─── Extracted information
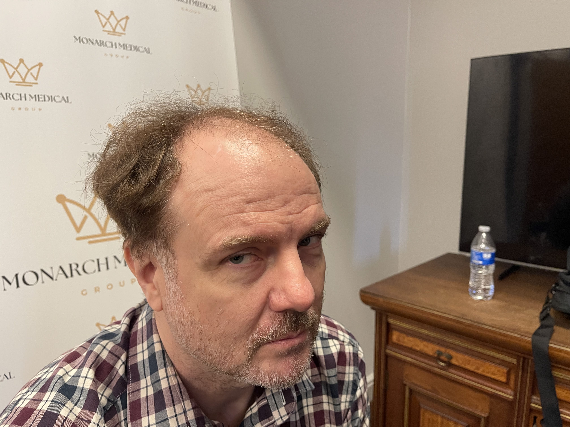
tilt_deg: -10.4
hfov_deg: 69.4
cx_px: 285
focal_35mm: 25
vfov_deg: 54.9
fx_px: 412
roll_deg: -0.5
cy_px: 214
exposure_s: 1/50
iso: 250
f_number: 1.6
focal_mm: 5.1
──────
*Work instruction*:
Your answer must be the lines from the one containing "vfov_deg: 54.9" to the last line of the entries, repeated exactly and with nothing else.

*Answer to the exercise*:
vfov_deg: 54.9
fx_px: 412
roll_deg: -0.5
cy_px: 214
exposure_s: 1/50
iso: 250
f_number: 1.6
focal_mm: 5.1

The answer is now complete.